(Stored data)
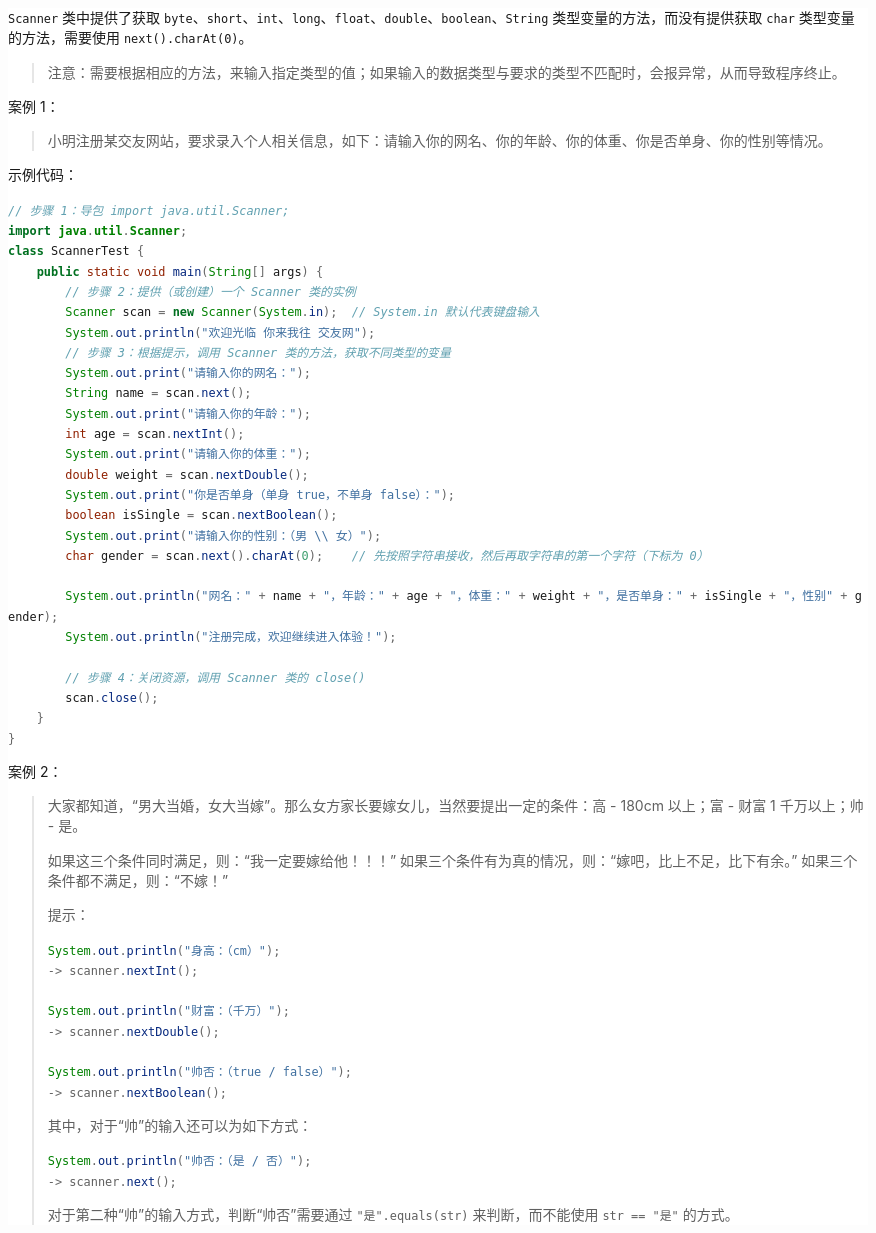 `Scanner` 类中提供了获取 `byte`、`short`、`int`、`long`、`float`、`double`、`boolean`、`String` 类型变量的方法，而没有提供获取 `char` 类型变量的方法，需要使用 `next().charAt(0)`。

> 注意：需要根据相应的方法，来输入指定类型的值；如果输入的数据类型与要求的类型不匹配时，会报异常，从而导致程序终止。

案例 1：
> 小明注册某交友网站，要求录入个人相关信息，如下：请输入你的网名、你的年龄、你的体重、你是否单身、你的性别等情况。

示例代码：
```java
// 步骤 1：导包 import java.util.Scanner;
import java.util.Scanner;
class ScannerTest {
    public static void main(String[] args) {
        // 步骤 2：提供（或创建）一个 Scanner 类的实例
        Scanner scan = new Scanner(System.in);  // System.in 默认代表键盘输入
        System.out.println("欢迎光临 你来我往 交友网");
        // 步骤 3：根据提示，调用 Scanner 类的方法，获取不同类型的变量
        System.out.print("请输入你的网名：");
        String name = scan.next();
        System.out.print("请输入你的年龄：");
        int age = scan.nextInt();
        System.out.print("请输入你的体重：");
        double weight = scan.nextDouble();
        System.out.print("你是否单身（单身 true，不单身 false）：");
        boolean isSingle = scan.nextBoolean();
        System.out.print("请输入你的性别：（男 \\ 女）");
        char gender = scan.next().charAt(0);    // 先按照字符串接收，然后再取字符串的第一个字符（下标为 0）

        System.out.println("网名：" + name + "，年龄：" + age + "，体重：" + weight + "，是否单身：" + isSingle + "，性别" + gender);
        System.out.println("注册完成，欢迎继续进入体验！");

        // 步骤 4：关闭资源，调用 Scanner 类的 close()
        scan.close();
    }
}

```

案例 2：
> 大家都知道，“男大当婚，女大当嫁”。那么女方家长要嫁女儿，当然要提出一定的条件：高 - 180cm 以上；富 - 财富 1 千万以上；帅 - 是。
> 
> 如果这三个条件同时满足，则：“我一定要嫁给他！！！”
> 如果三个条件有为真的情况，则：“嫁吧，比上不足，比下有余。”
> 如果三个条件都不满足，则：“不嫁！”
>
> 提示：
> ```java
> System.out.println("身高：（cm）");
> -> scanner.nextInt();
> 
> System.out.println("财富：（千万）");
> -> scanner.nextDouble();
> 
> System.out.println("帅否：（true / false）");
> -> scanner.nextBoolean();
> ```
> 
> 其中，对于“帅”的输入还可以为如下方式：
> ```java
> System.out.println("帅否：（是 / 否）");
> -> scanner.next();
> ```
> 对于第二种“帅”的输入方式，判断“帅否”需要通过 `"是".equals(str)` 来判断，而不能使用 `str == "是"` 的方式。
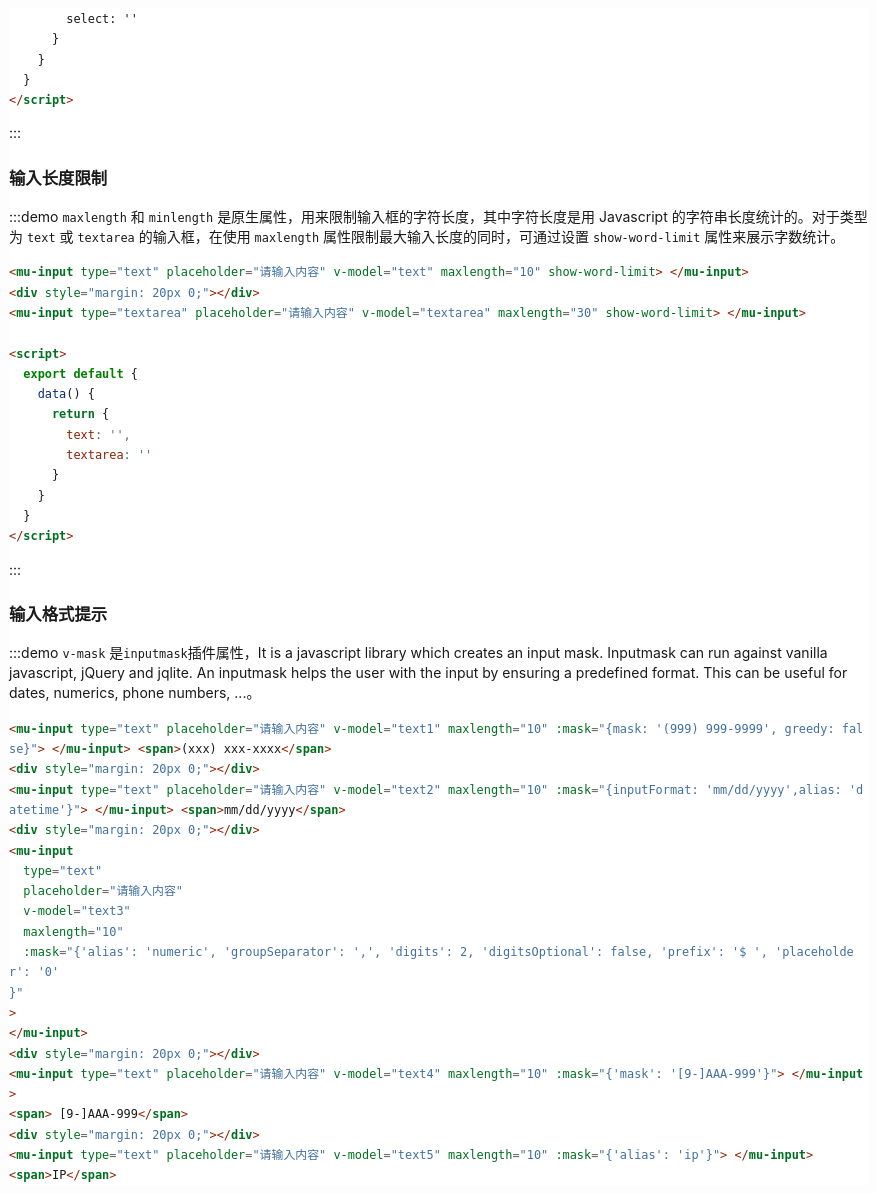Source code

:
 ```html
        select: ''
      }
    }
  }
</script>
```

:::

### 输入长度限制

:::demo `maxlength` 和 `minlength` 是原生属性，用来限制输入框的字符长度，其中字符长度是用 Javascript 的字符串长度统计的。对于类型为 `text` 或 `textarea` 的输入框，在使用 `maxlength` 属性限制最大输入长度的同时，可通过设置 `show-word-limit` 属性来展示字数统计。

```html
<mu-input type="text" placeholder="请输入内容" v-model="text" maxlength="10" show-word-limit> </mu-input>
<div style="margin: 20px 0;"></div>
<mu-input type="textarea" placeholder="请输入内容" v-model="textarea" maxlength="30" show-word-limit> </mu-input>

<script>
  export default {
    data() {
      return {
        text: '',
        textarea: ''
      }
    }
  }
</script>
```

:::

### 输入格式提示

:::demo `v-mask` 是`inputmask`插件属性，It is a javascript library which creates an input mask. Inputmask can run against vanilla javascript, jQuery and jqlite. An inputmask helps the user with the input by ensuring a predefined format. This can be useful for dates, numerics, phone numbers, ...。

```html
<mu-input type="text" placeholder="请输入内容" v-model="text1" maxlength="10" :mask="{mask: '(999) 999-9999', greedy: false}"> </mu-input> <span>(xxx) xxx-xxxx</span>
<div style="margin: 20px 0;"></div>
<mu-input type="text" placeholder="请输入内容" v-model="text2" maxlength="10" :mask="{inputFormat: 'mm/dd/yyyy',alias: 'datetime'}"> </mu-input> <span>mm/dd/yyyy</span>
<div style="margin: 20px 0;"></div>
<mu-input
  type="text"
  placeholder="请输入内容"
  v-model="text3"
  maxlength="10"
  :mask="{'alias': 'numeric', 'groupSeparator': ',', 'digits': 2, 'digitsOptional': false, 'prefix': '$ ', 'placeholder': '0'
}"
>
</mu-input>
<div style="margin: 20px 0;"></div>
<mu-input type="text" placeholder="请输入内容" v-model="text4" maxlength="10" :mask="{'mask': '[9-]AAA-999'}"> </mu-input>
<span> [9-]AAA-999</span>
<div style="margin: 20px 0;"></div>
<mu-input type="text" placeholder="请输入内容" v-model="text5" maxlength="10" :mask="{'alias': 'ip'}"> </mu-input>
<span>IP</span>
```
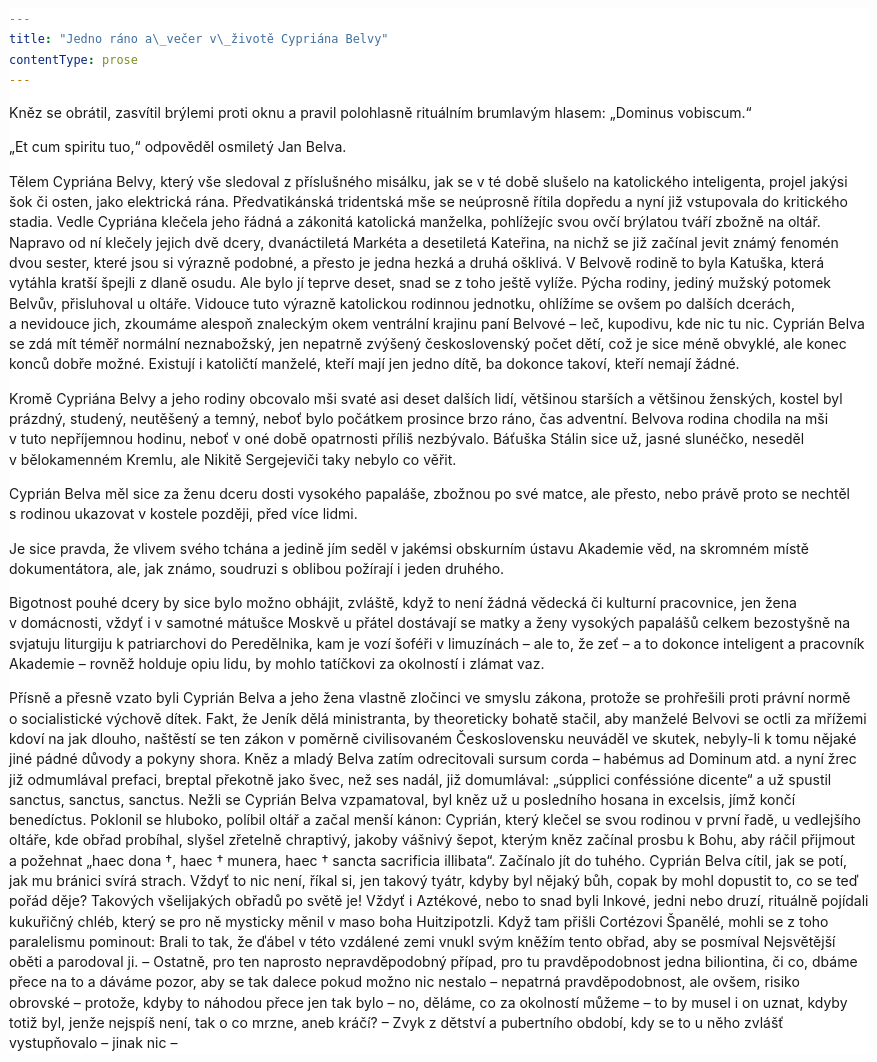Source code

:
 ```yaml
---
title: "Jedno ráno a\_večer v\_životě Cypriána Belvy"
contentType: prose
---
```


  

Kněz se obrátil, zasvítil brýlemi proti oknu a pravil polohlasně rituálním brumlavým hlasem: „Dominus vobiscum.“

„Et cum spiritu tuo,“ odpověděl osmiletý Jan Belva.

Tělem Cypriána Belvy, který vše sledoval z příslušného misálku, jak se v té době slušelo na katolického inteligenta, projel jakýsi šok či osten, jako elektrická rána. Předvatikánská tridentská mše se neúprosně řítila dopředu a nyní již vstupovala do kritického stadia. Vedle Cypriána klečela jeho řádná a zákonitá katolická manželka, pohlížejíc svou ovčí brýlatou tváří zbožně na oltář. Napravo od ní klečely jejich dvě dcery, dvanáctiletá Markéta a desetiletá Kateřina, na nichž se již začínal jevit známý fenomén dvou sester, které jsou si výrazně podobné, a přesto je jedna hezká a druhá ošklivá. V Belvově rodině to byla Katuška, která vytáhla kratší špejli z dlaně osudu. Ale bylo jí teprve deset, snad se z toho ještě vylíže. Pýcha rodiny, jediný mužský potomek Belvův, přisluhoval u oltáře. Vidouce tuto výrazně katolickou rodinnou jednotku, ohlížíme se ovšem po dalších dcerách, a nevidouce jich, zkoumáme alespoň znaleckým okem ventrální krajinu paní Belvové – leč, kupodivu, kde nic tu nic. Cyprián Belva se zdá mít téměř normální neznabožský, jen nepatrně zvýšený československý počet dětí, což je sice méně obvyklé, ale konec konců dobře možné. Existují i katoličtí manželé, kteří mají jen jedno dítě, ba dokonce takoví, kteří nemají žádné.

Kromě Cypriána Belvy a jeho rodiny obcovalo mši svaté asi deset dalších lidí, většinou starších a většinou ženských, kostel byl prázdný, studený, neutěšený a temný, neboť bylo počátkem prosince brzo ráno, čas adventní. Belvova rodina chodila na mši v tuto nepříjemnou hodinu, neboť v oné době opatrnosti příliš nezbývalo. Báťuška Stálin sice už, jasné slunéčko, neseděl v bělokamenném Kremlu, ale Nikitě Sergejeviči taky nebylo co věřit.

Cyprián Belva měl sice za ženu dceru dosti vysokého papaláše, zbožnou po své matce, ale přesto, nebo právě proto se nechtěl s rodinou ukazovat v kostele později, před více lidmi.

Je sice pravda, že vlivem svého tchána a jedině jím seděl v jakémsi obskurním ústavu Akademie věd, na skromném místě dokumentátora, ale, jak známo, soudruzi s oblibou požírají i jeden druhého.

Bigotnost pouhé dcery by sice bylo možno obhájit, zvláště, když to není žádná vědecká či kulturní pracovnice, jen žena v domácnosti, vždyť i v samotné mátušce Moskvě u přátel dostávají se matky a ženy vysokých papalášů celkem bezostyšně na svjatuju liturgiju k patriarchovi do Peredělnika, kam je vozí šoféři v limuzínách – ale to, že zeť – a to dokonce inteligent a pracovník Akademie – rovněž holduje opiu lidu, by mohlo tatíčkovi za okolností i zlámat vaz.

Přísně a přesně vzato byli Cyprián Belva a jeho žena vlastně zločinci ve smyslu zákona, protože se prohřešili proti právní normě o socialistické výchově dítek. Fakt, že Jeník dělá ministranta, by theoreticky bohatě stačil, aby manželé Belvovi se octli za mřížemi kdoví na jak dlouho, naštěstí se ten zákon v poměrně civilisovaném Československu neuváděl ve skutek, nebyly-li k tomu nějaké jiné pádné důvody a pokyny shora. Kněz a mladý Belva zatím odrecitovali sursum corda – habémus ad Dominum atd. a nyní žrec již odmumlával prefaci, breptal překotně jako švec, než ses nadál, již domumlával: „súpplici conféssióne dicente“ a už spustil sanctus, sanctus, sanctus. Nežli se Cyprián Belva vzpamatoval, byl kněz už u posledního hosana in excelsis, jímž končí benedíctus. Poklonil se hluboko, políbil oltář a začal menší kánon: Cyprián, který klečel se svou rodinou v první řadě, u vedlejšího oltáře, kde obřad probíhal, slyšel zřetelně chraptivý, jakoby vášnivý šepot, kterým kněz začínal prosbu k Bohu, aby ráčil přijmout a požehnat „haec dona †, haec † munera, haec † sancta sacrificia illibata“. Začínalo jít do tuhého. Cyprián Belva cítil, jak se potí, jak mu bránici svírá strach. Vždyť to nic není, říkal si, jen takový tyátr, kdyby byl nějaký bůh, copak by mohl dopustit to, co se teď pořád děje? Takových všelijakých obřadů po světě je! Vždyť i Aztékové, nebo to snad byli Inkové, jedni nebo druzí, rituálně pojídali kukuřičný chléb, který se pro ně mysticky měnil v maso boha Huitzipotzli. Když tam přišli Cortézovi Španělé, mohli se z toho paralelismu pominout: Brali to tak, že ďábel v této vzdálené zemi vnukl svým kněžím tento obřad, aby se posmíval Nejsvětější oběti a parodoval ji. – Ostatně, pro ten naprosto nepravděpodobný případ, pro tu pravděpodobnost jedna biliontina, či co, dbáme přece na to a dáváme pozor, aby se tak dalece pokud možno nic nestalo – nepatrná pravděpodobnost, ale ovšem, risiko obrovské – protože, kdyby to náhodou přece jen tak bylo – no, děláme, co za okolností můžeme – to by musel i on uznat, kdyby totiž byl, jenže nejspíš není, tak o co mrzne, aneb kráčí? – Zvyk z dětství a pubertního období, kdy se to u něho zvlášť vystupňovalo – jinak nic –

#### What you are asked to do:
Report each line of the data that includes the string "name".

#### Exercise result:
        String name = scan.next();
        System.out.println("网名：" + name + "，年龄：" + age + "，体重：" + weight + "，是否单身：" + isSingle + "，性别" + gender);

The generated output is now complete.